Robertson explained how physician-administered drugs are typically ones that have to be injected or infused. The physician is the one who actually purchases the drugs, then they resell them to patients.

“If that reimbursement system is not designed appropriately, it could cause physicians to select drugs for their patients that are either more expensive or less effective than they ideally would be,” he said.

Acquatella said her goal is to understand how the way the government pays for physician-administered drugs affects their “pricing dynamics and treatment outcomes.” She said that measuring how physicians “internalize” financial incentives is helpful to “inform better design of how to pay for these inputs to care.”

“The overall research agenda that I have focuses on how the way we structure financial incentives affects who receives care and what kind of care people receive,” Acquatella said.

Ericson and his team are investigating a variety of data, including changes in reimbursement rates, to build a predictive model on “Medicare Part B” pricing. Using the model, Ericson hopes to evaluate the potential impacts of alternative payment policies on physician-administered drugs.

“My dream would be recommendations for how to redesign and pay for these types of drugs,” Ericson said.

While Ericson’s team focuses on economic modeling, Robertson’s research centers on the “bioethics of conflicts of interests and behavioral science.” In 2019, he published a book called “Exposed: Why Our Health Insurance is Incomplete and What Can be Done About It,” in which he suggested that healthcare cost exposures are inefficient, particularly through the “co-pay” system.
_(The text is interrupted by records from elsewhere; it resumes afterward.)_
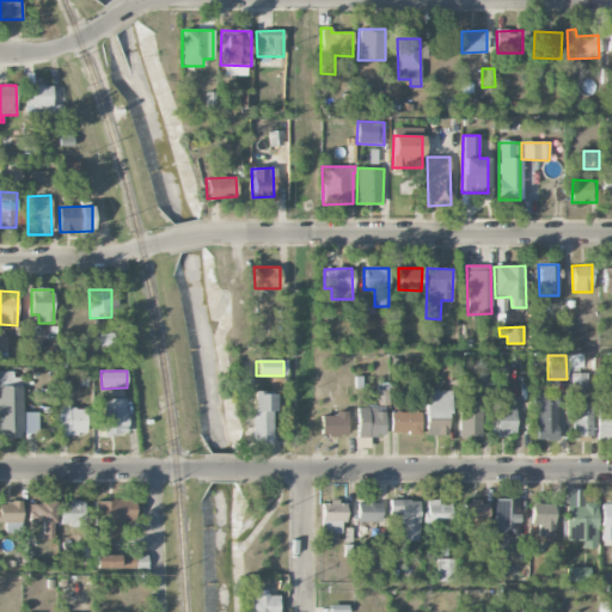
[(0,373),(0,438),(22,438),(22,373),(0,373)]
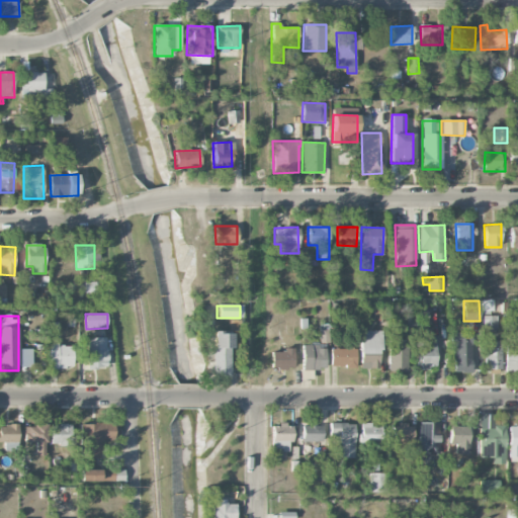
[(497,316),(484,316),(483,332),(497,332),(497,316)]
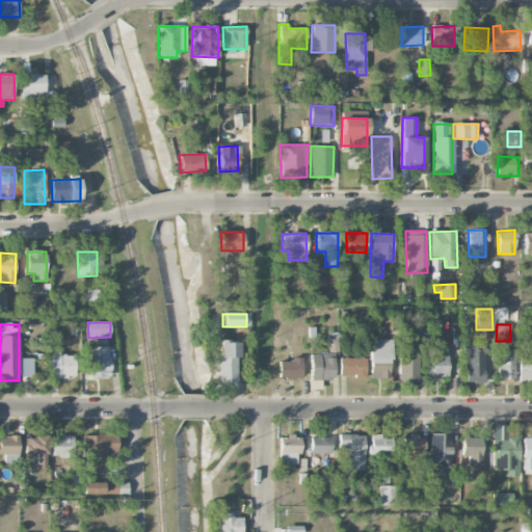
[(391,378),(392,340),(370,340),(370,378),(391,378)]
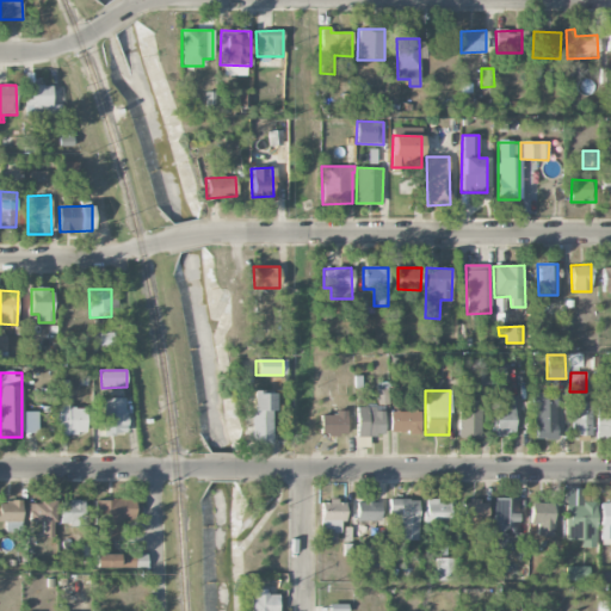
[(251,444),(272,443),(271,392),(250,393),(251,444)]
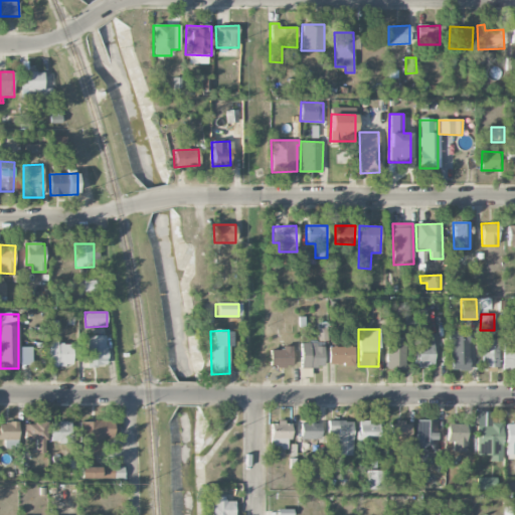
[(449,331),(450,370),(469,370),(468,337),(458,337),(458,331),(449,331)]
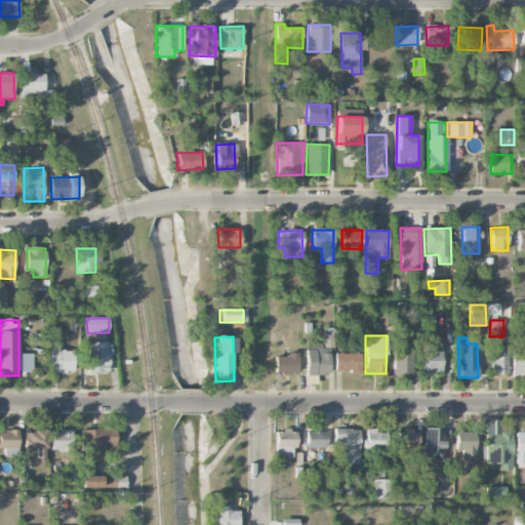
[(108,341),(88,342),(89,373),(109,373),(108,341)]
Robertson said that although patients are exposed to the costs of their treatments, they are “often not in a position to really make a healthcare decision,” as Ericson’s research shows.

“It doesn’t really make sense to make the patient have to pay out of pocket when truly the physician [is] making the decision,” Robertson said.

Ericson and his team are using the grant to address this problem by proposing alternative payment policies that Medicare and commercial insurers might adopt for physician-administered drugs.

“The grant really gives us the resources we need to do the work, so I mean, acquiring data, helping support staff time, and travel to conferences,” Ericson said. “To get this out in front of policymakers when we get to that stage.”

Ericson said that the Undergraduate Research Opportunities Program is a potential channel for undergraduate students to get involved in similar projects. Given that his research topic is both policy-relevant and scientific, Ericson said that this study can help the community understand how public policy is informed by research.

The research is made to help inform the “patient side of the market,” Acquatella said.

“Within the BU community if anyone suffers a condition that requires physician-administered
drugs, or has a family member that is going to the doctor and going through this process of which chemotherapy regime they choose then this is informative,” she said.